• [Stored data]:
___

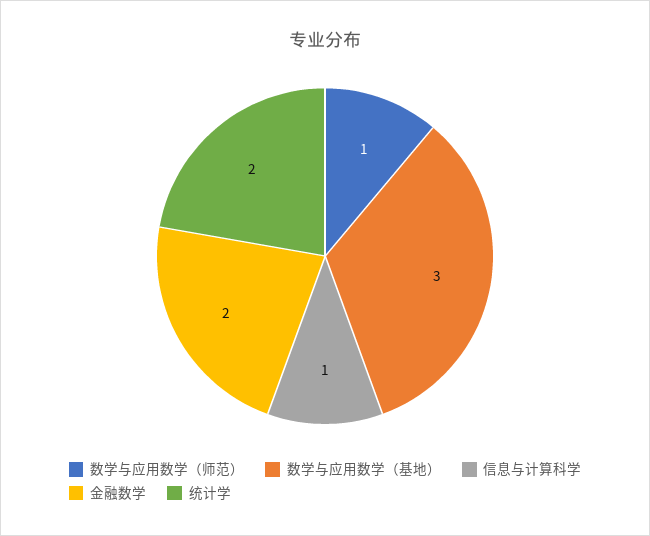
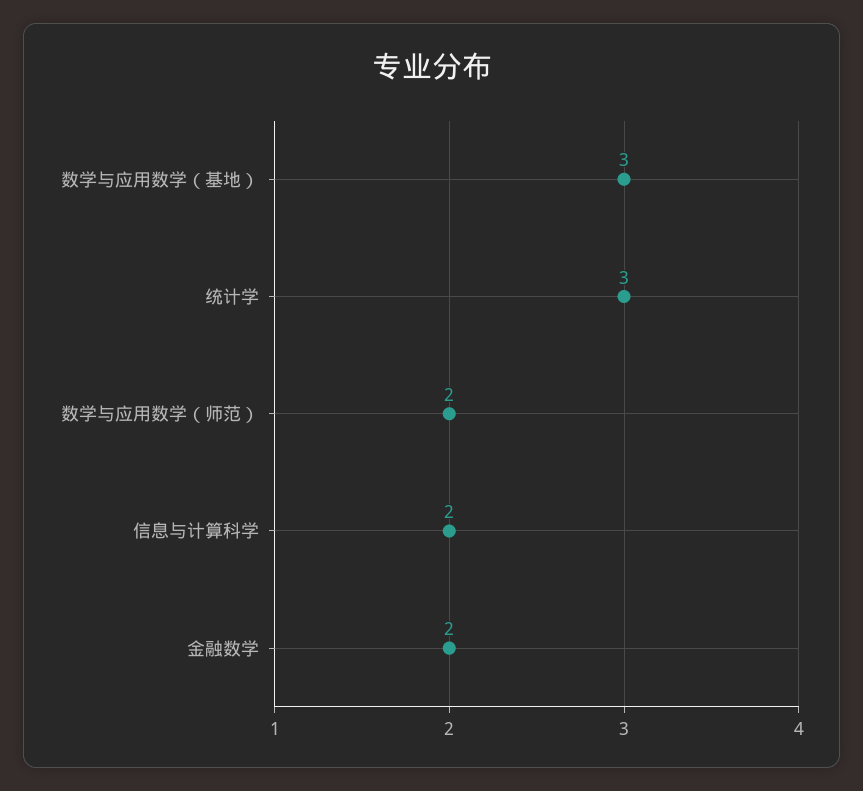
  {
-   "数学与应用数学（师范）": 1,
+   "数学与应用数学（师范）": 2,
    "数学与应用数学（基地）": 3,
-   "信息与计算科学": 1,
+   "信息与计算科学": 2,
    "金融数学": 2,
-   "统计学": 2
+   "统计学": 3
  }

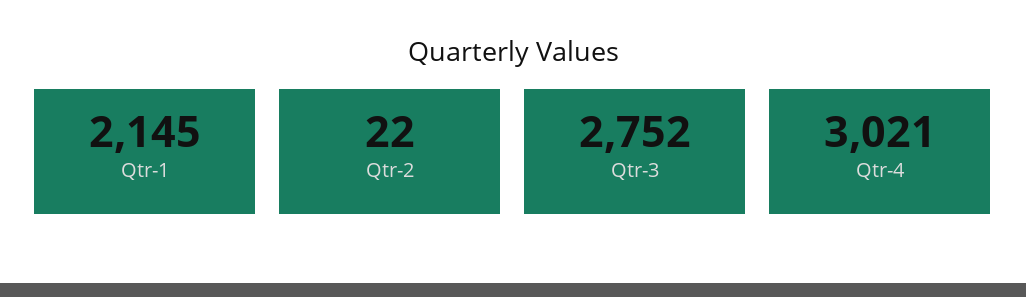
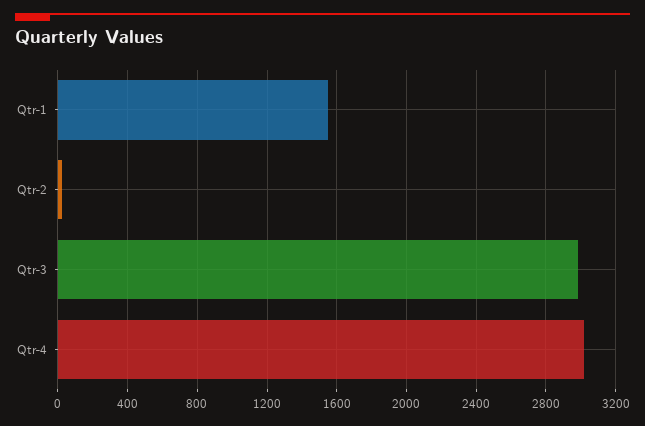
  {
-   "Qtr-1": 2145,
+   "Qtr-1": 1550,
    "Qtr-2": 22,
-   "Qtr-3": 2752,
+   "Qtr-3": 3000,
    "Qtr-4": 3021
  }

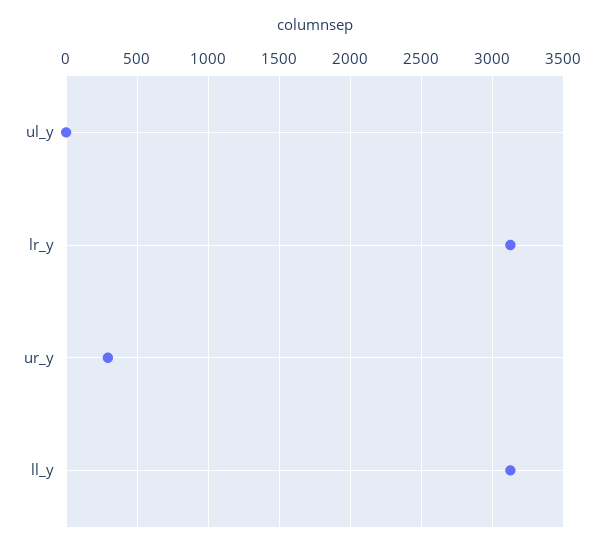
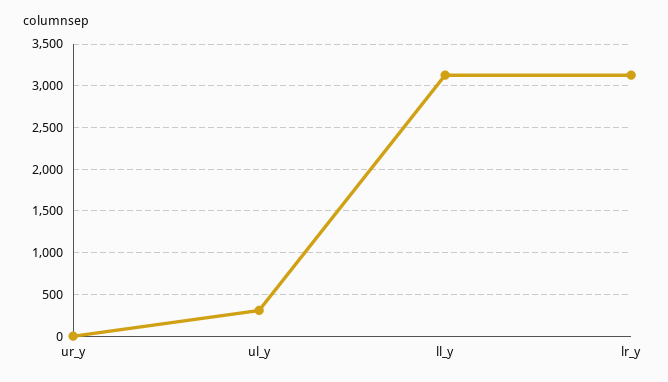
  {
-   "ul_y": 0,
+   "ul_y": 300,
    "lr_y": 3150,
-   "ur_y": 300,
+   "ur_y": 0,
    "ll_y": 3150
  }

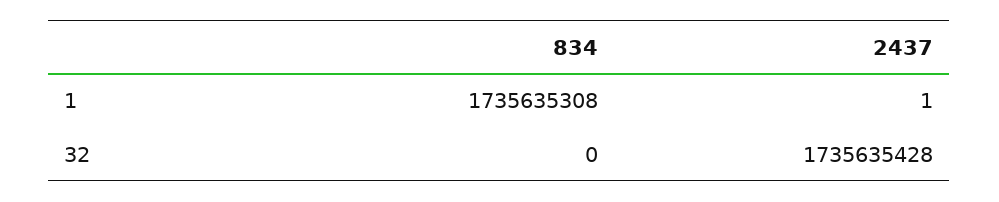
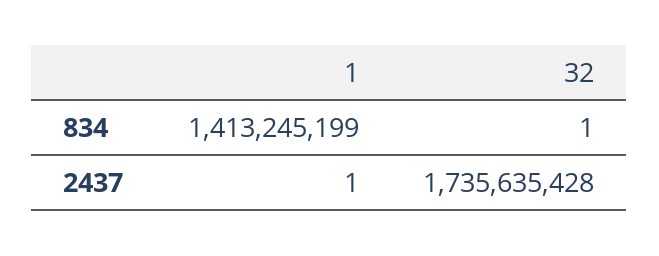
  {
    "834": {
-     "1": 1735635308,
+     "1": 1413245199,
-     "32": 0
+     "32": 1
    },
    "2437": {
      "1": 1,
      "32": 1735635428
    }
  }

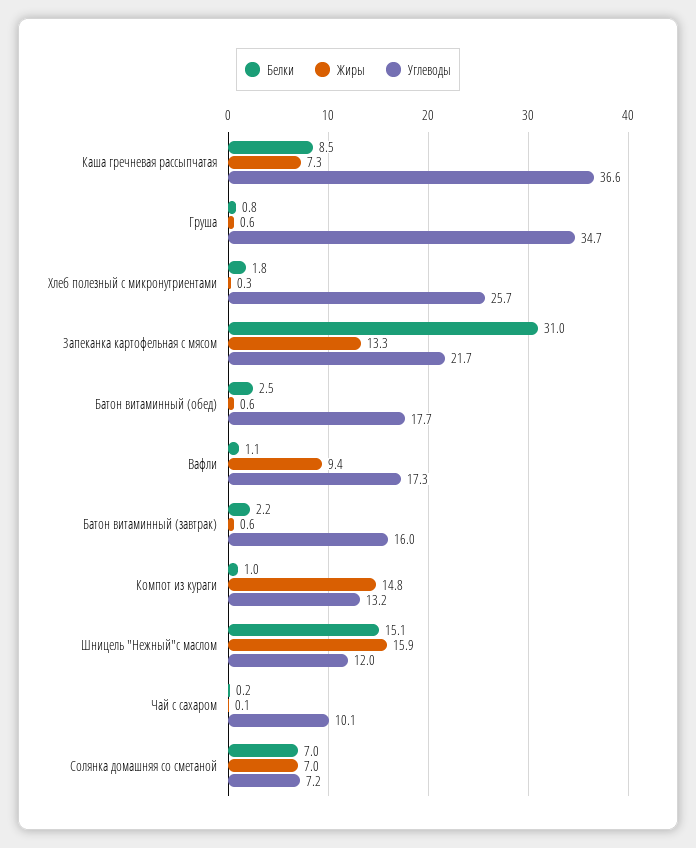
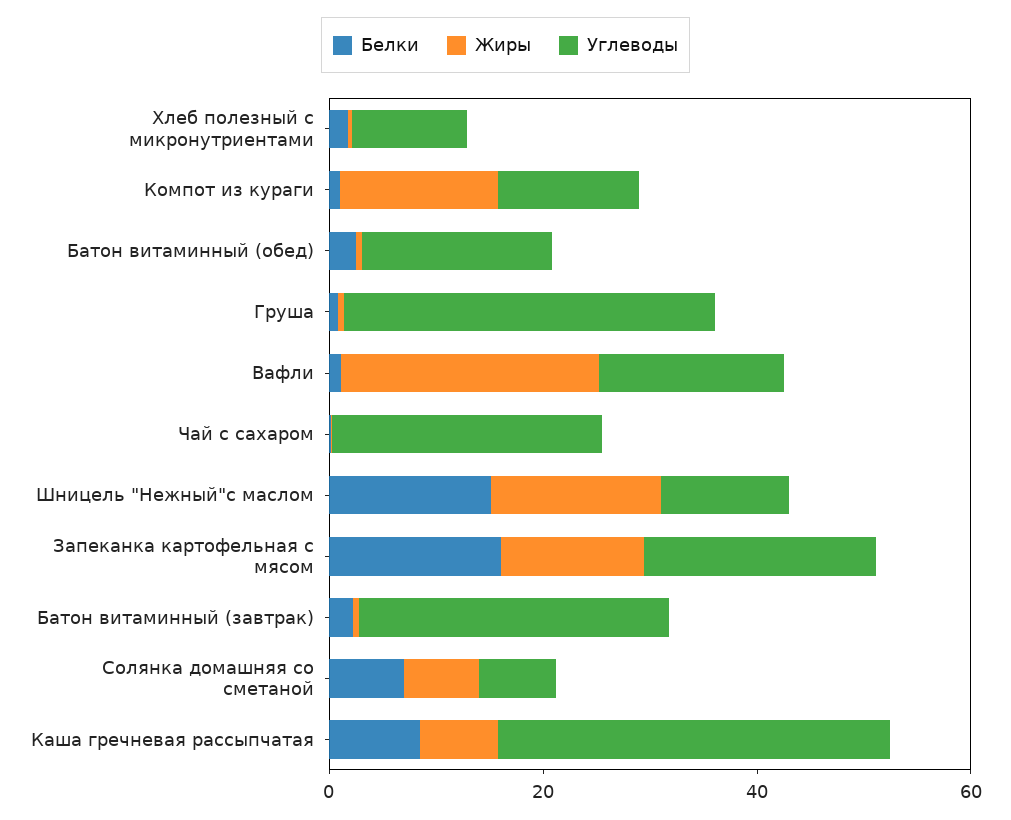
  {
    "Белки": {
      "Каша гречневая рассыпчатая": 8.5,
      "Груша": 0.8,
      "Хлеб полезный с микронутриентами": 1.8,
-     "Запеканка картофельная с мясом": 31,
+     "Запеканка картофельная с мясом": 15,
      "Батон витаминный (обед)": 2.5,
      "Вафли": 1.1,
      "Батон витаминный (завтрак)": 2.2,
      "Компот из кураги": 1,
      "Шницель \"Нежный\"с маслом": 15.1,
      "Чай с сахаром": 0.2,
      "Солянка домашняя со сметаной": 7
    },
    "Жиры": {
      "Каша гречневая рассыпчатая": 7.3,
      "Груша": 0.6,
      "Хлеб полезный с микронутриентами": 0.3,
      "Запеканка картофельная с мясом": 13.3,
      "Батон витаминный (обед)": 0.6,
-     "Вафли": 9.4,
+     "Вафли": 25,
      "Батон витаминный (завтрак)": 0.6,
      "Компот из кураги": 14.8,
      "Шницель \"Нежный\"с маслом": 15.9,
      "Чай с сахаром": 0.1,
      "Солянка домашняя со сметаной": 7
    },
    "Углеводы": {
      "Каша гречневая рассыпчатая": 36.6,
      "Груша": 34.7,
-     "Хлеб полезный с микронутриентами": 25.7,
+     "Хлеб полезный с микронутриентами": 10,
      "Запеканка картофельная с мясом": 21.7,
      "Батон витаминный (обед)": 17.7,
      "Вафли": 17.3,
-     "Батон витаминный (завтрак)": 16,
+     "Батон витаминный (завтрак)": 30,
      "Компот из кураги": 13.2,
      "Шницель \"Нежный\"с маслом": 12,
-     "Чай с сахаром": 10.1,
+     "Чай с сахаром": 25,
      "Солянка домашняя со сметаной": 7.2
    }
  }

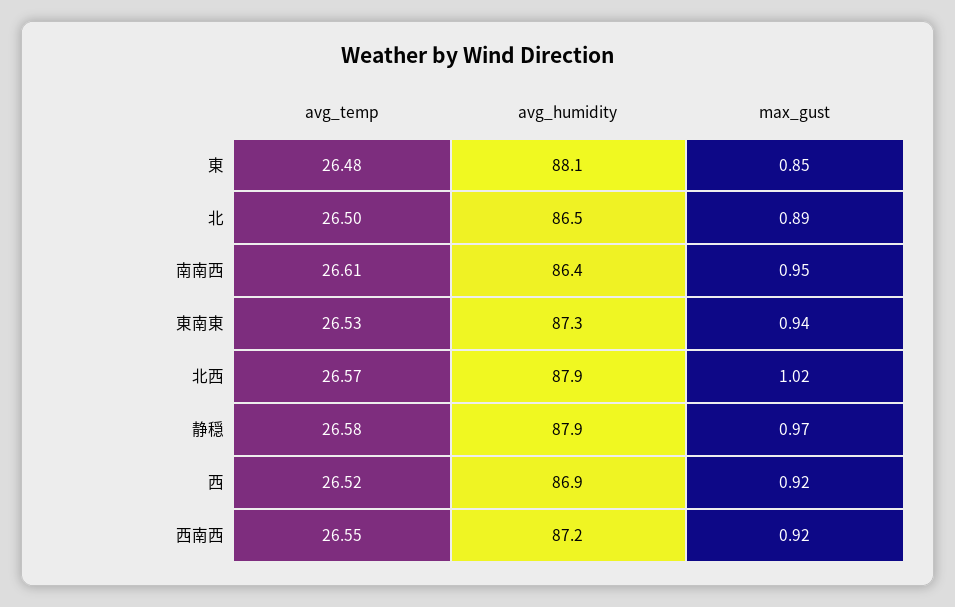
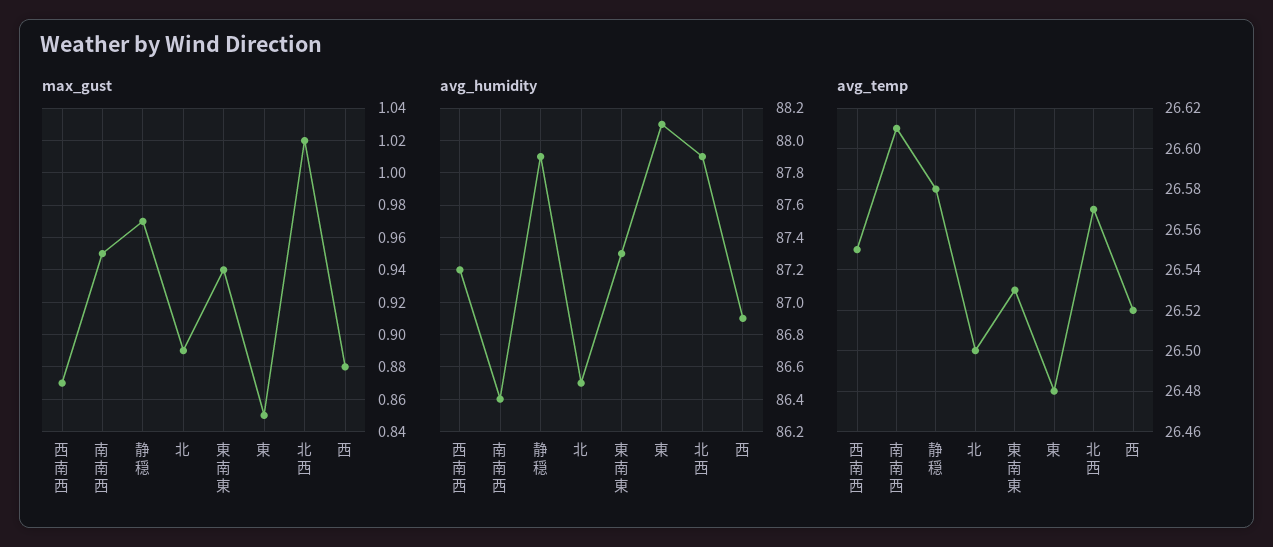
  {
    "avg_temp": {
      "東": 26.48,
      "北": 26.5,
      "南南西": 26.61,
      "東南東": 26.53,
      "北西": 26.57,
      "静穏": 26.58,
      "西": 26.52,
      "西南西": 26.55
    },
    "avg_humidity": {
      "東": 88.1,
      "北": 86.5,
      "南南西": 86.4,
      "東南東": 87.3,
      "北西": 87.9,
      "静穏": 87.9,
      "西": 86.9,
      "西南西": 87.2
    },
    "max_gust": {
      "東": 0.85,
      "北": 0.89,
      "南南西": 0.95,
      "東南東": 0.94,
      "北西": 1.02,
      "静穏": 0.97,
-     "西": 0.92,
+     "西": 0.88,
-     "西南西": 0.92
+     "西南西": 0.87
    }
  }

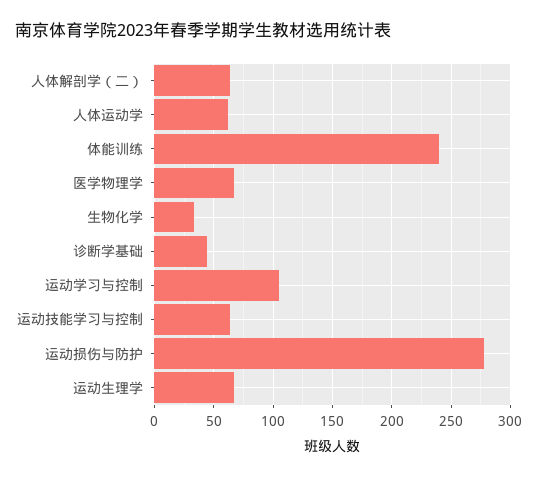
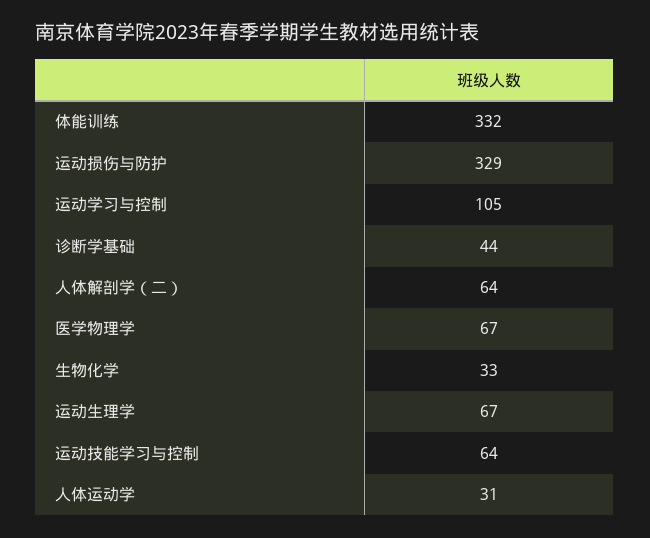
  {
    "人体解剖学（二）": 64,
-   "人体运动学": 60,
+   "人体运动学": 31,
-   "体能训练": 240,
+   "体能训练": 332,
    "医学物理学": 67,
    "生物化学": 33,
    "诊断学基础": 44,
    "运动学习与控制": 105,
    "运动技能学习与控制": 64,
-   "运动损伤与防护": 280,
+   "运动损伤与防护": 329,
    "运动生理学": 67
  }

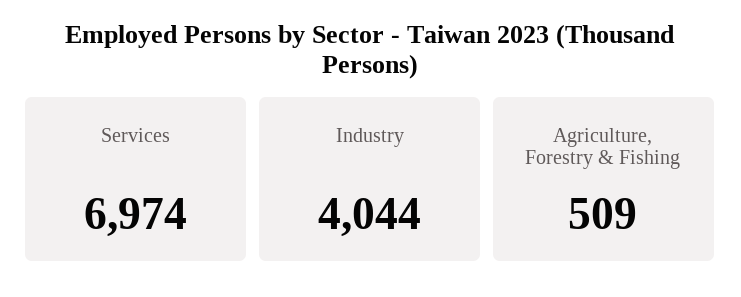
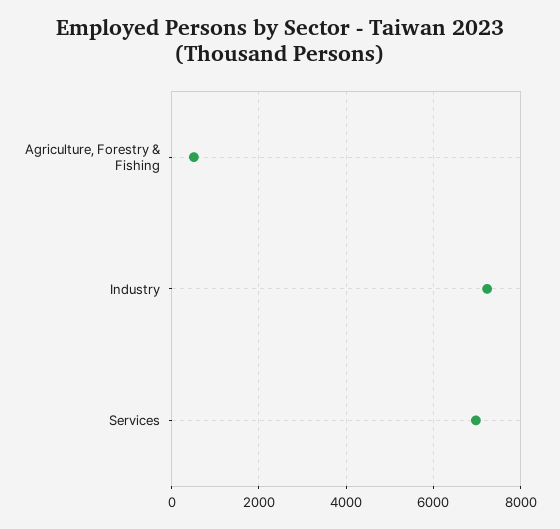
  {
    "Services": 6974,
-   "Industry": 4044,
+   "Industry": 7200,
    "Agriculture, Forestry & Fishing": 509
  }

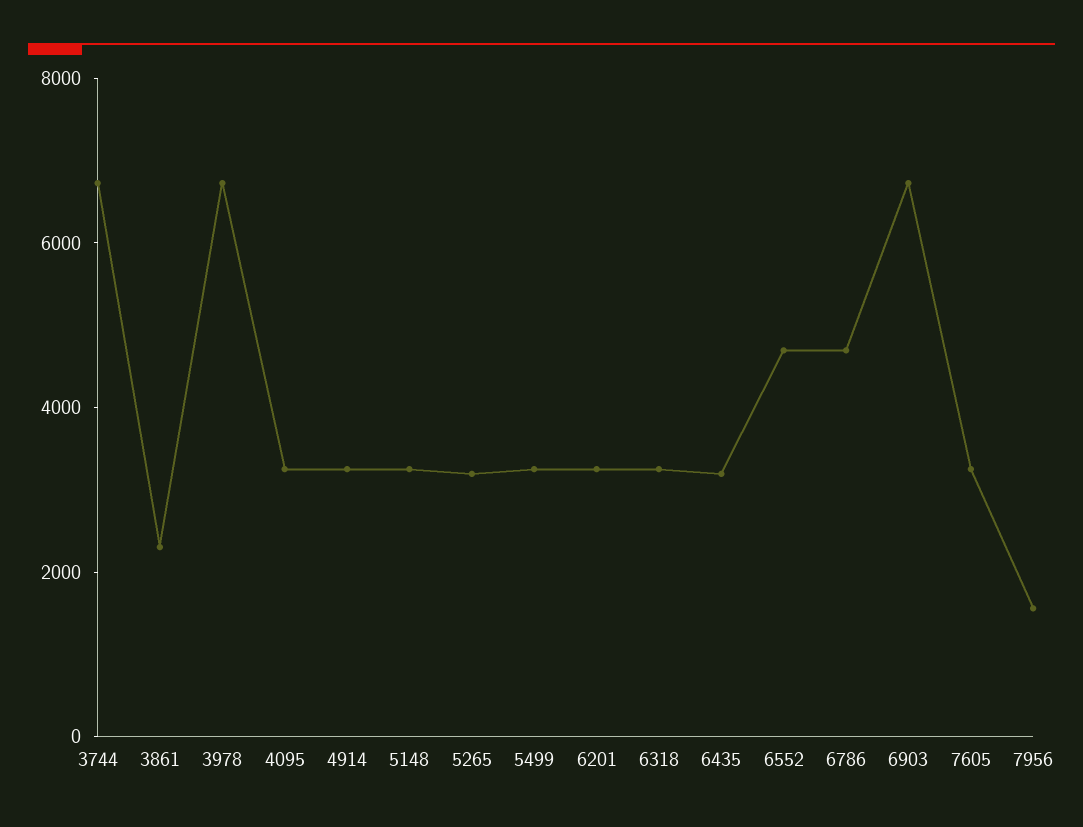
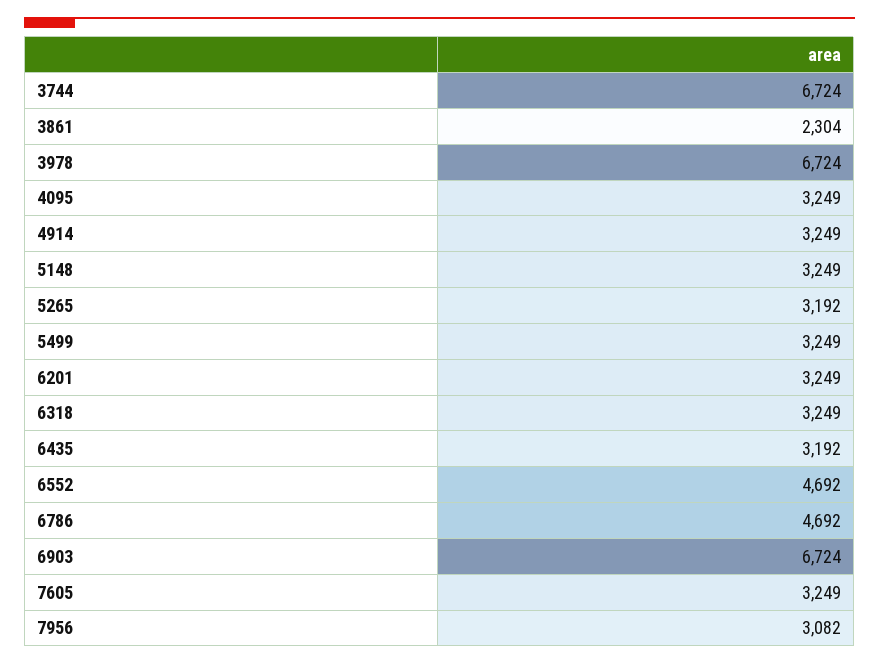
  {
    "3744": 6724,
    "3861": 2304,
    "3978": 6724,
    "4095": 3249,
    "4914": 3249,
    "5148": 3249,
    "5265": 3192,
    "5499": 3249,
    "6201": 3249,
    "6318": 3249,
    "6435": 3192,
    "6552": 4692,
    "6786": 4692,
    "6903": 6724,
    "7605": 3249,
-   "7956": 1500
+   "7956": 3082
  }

___

• [Work instruction]: Find the word "мясом" in the listing above, then copy each line where it turns up.

• [Written reply]:
-     "Запеканка картофельная с мясом": 31,
+     "Запеканка картофельная с мясом": 15,
      "Запеканка картофельная с мясом": 13.3,
      "Запеканка картофельная с мясом": 21.7,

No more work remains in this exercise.